Forecasting

Forecasting is Hard – Especially for the Future

February 12, 2020

Predicting behavior in the future is no easy task. Yet, we energy forecasters do this every day. The complexity of the problem should not be understated. Behind all of the software and the complicated models, we are attempting to predict how humans will act today, tomorrow and even 20 years from now.

In the context of short-term operational forecasting, the key unknowns are weather and solar conditions. Here, we depend upon third-party weather vendors to predict accurately various weather concepts, including dry bulb temperature, dewpoint temperature, cloud-cover and solar irradiance.

When we build statistical models (i.e., regressions, neural networks, etc.), we are estimating the relationship between load and a variety of other variables. In so doing, we are implicitly assuming that the relationship captured by the model (via the coefficients on the variables) in the past will persist into the future. The variables include many factors that we know with certainty: day-of-week, month and holidays. We know without question whether tomorrow is Thursday or Friday, or if tomorrow is Martin Luther King Jr. Day or New Year’s Day. We know with much less certainty whether tomorrow will be hot or cold, or if the sun will be obscured by clouds. Further, the accuracy with which the weather vendors can predict these concepts degrades as we go further into the forecast horizon. It is easier to predict tomorrow’s temperature than it is to predict the temperature a week into the future. None of this is especially surprising or revelatory, but these ideas are often assumed, rather than explicated.

In the context of medium- and long-term models, which extend 1 to 50 years into the future, we must depend even further upon others, including economic vendors (to provide household and GDP forecasts), the U.S. EIA (Energy Information Administration – to provide saturation and efficiency trends of major end uses) and utility staff (to provide estimates of demand-side management – DSM).
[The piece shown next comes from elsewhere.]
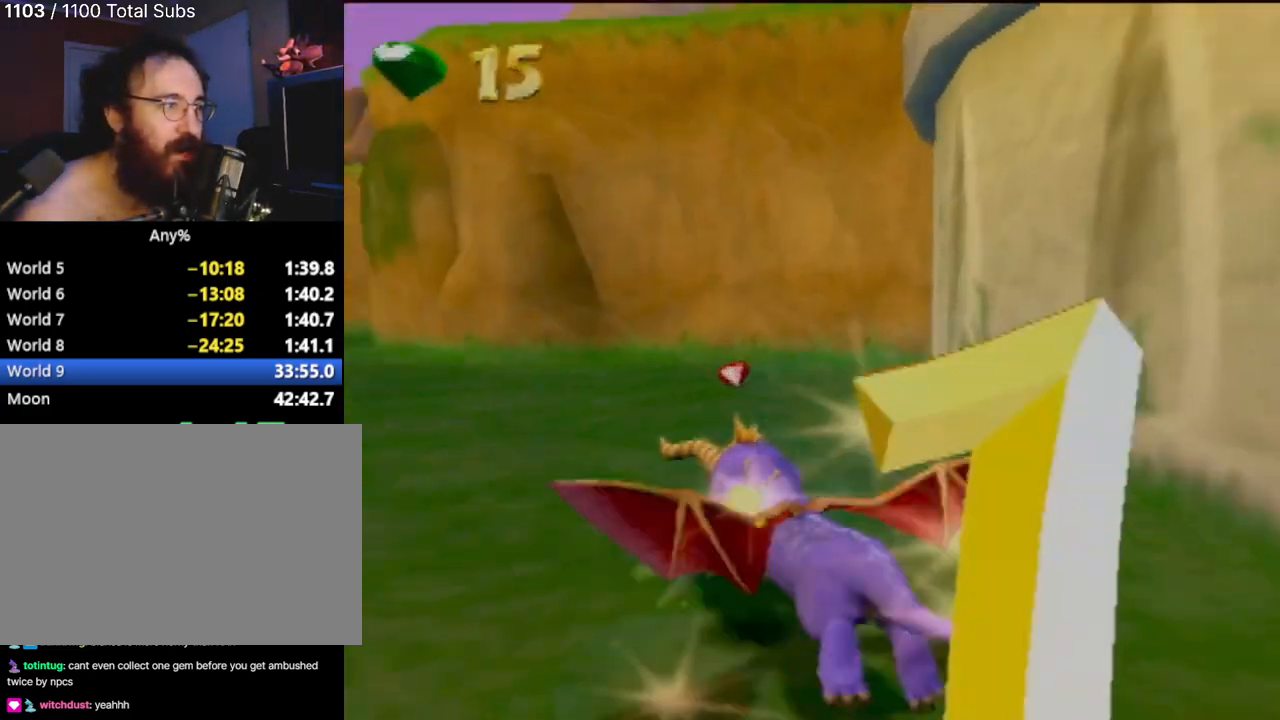
{"buttons": ["SQUARE"], "left_stick": "left", "events": [[100, "left_stick", "right"], [383, "left_stick", "up"], [433, "left_stick", "left"]]}
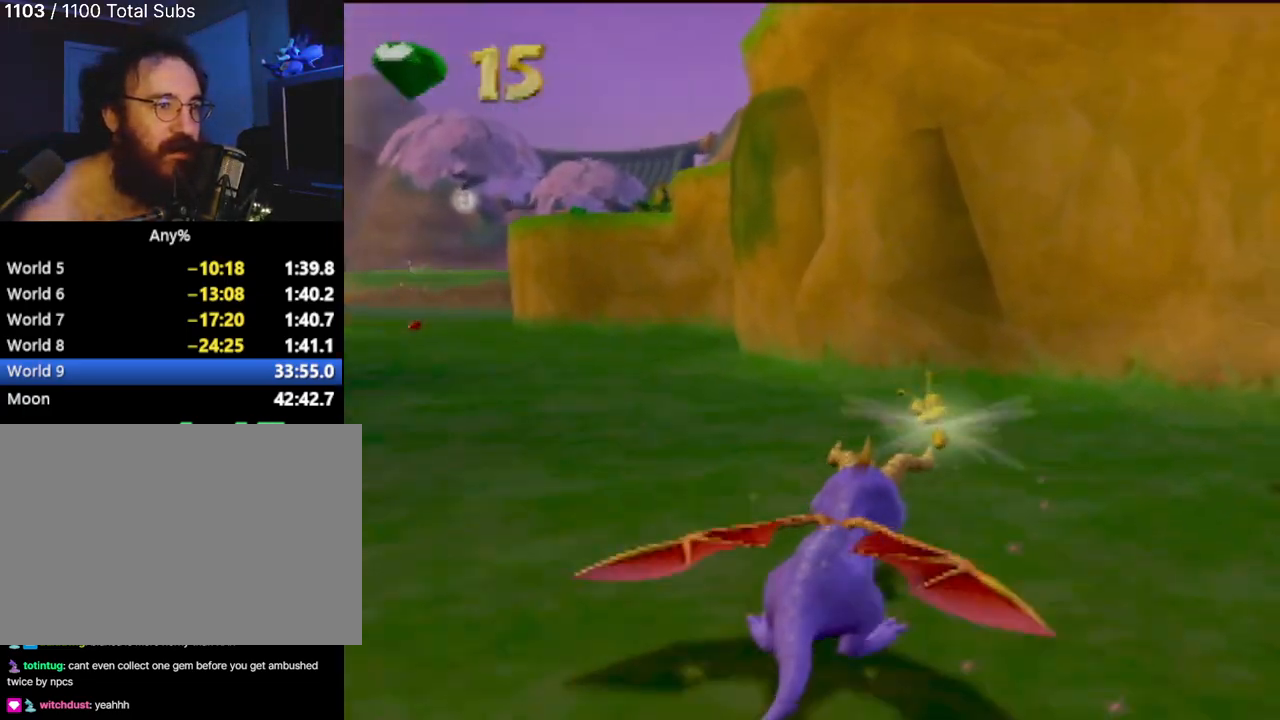
{"buttons": ["SQUARE"], "left_stick": "center", "events": [[484, "left_stick", "center"]]}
That is most certainly a lot of moving parts, which are outside of our control, unless of course, we feel empowered and motivated to change those values ourselves.

Let’s think briefly about economic forecasts. The U.S. Bureau of Economic Analysis (BEA) produces the historical estimates of Gross Domestic Product (GDP). It is well-known that U.S. GDP values are frequently and substantially re-stated. Q3 GDP values could potentially be revised from 1.9% annual growth to 2.1%. In this example, that is a 10.5% change calculated as (2.1/1.9) – 1! Without putting too fine a point on it: a 10.5% adjustment is a lot. There are three important points here:

This is merely the historical value. We are not even looking at the forecast yet.
We are focusing on U.S. GDP. If this national value is updated so substantially, how confident can we be in the Gross State Product (GSP) or Gross Metro Product (GMP), which are at dramatically lower levels of aggregation?
The official numbers are at a quarterly frequency. In many cases, we utilize monthly values, which have been interpolated (via some mathematical approach) from the quarterly values.

To be fair, these numbers are based on surveys, statistical methods and various data collected by the government. The GDP numbers do not fall out of the sky and magically appear on the desks of government employees. Indeed, humans (with the help of computers) report and calculate these statistics. There is much space here for error. It is not as if there is some kind of metering device that collects all the data on every transaction in our economy and transmits it to the federal government for quick and easy reporting – that is not how any of this works.

Now, let’s think about forecasting this constantly moving target. If we have little confidence in the historical GDP value from last quarter or even the prior quarter, how confident can we be in the forecast for the coming year? By way of analogy, let’s imagine we are generating load forecasts every five minutes, based on updated weather conditions and the most recently reported historical five-minute load data. If the deltas of the most recent observations were bouncing around by a factor of 10%, it would come as exactly no surprise to anybody if our near-term load forecast would be (how shall I put this?) bad.

We can make similar arguments about the saturation and efficiency drivers. The long-term weather forecast has its own set of issues: it is typically based on some measure of ‘normal’ weather, which can be calculated variously. Maybe we use a 10-year normal or a 20-year normal or a trended-normal. Again, there is much space for interpretation and for error.

The point of this is not to denigrate the economic vendors or the EIA, but rather to bring a few issues into the daylight for evaluation. The fact that there are GDP numbers and saturation/efficiency drivers at all is a big accomplishment. We also do not let a lack of data or a lack of confidence in the data stop us from generating forecasts. We must do the best we can with the tools we have available to us!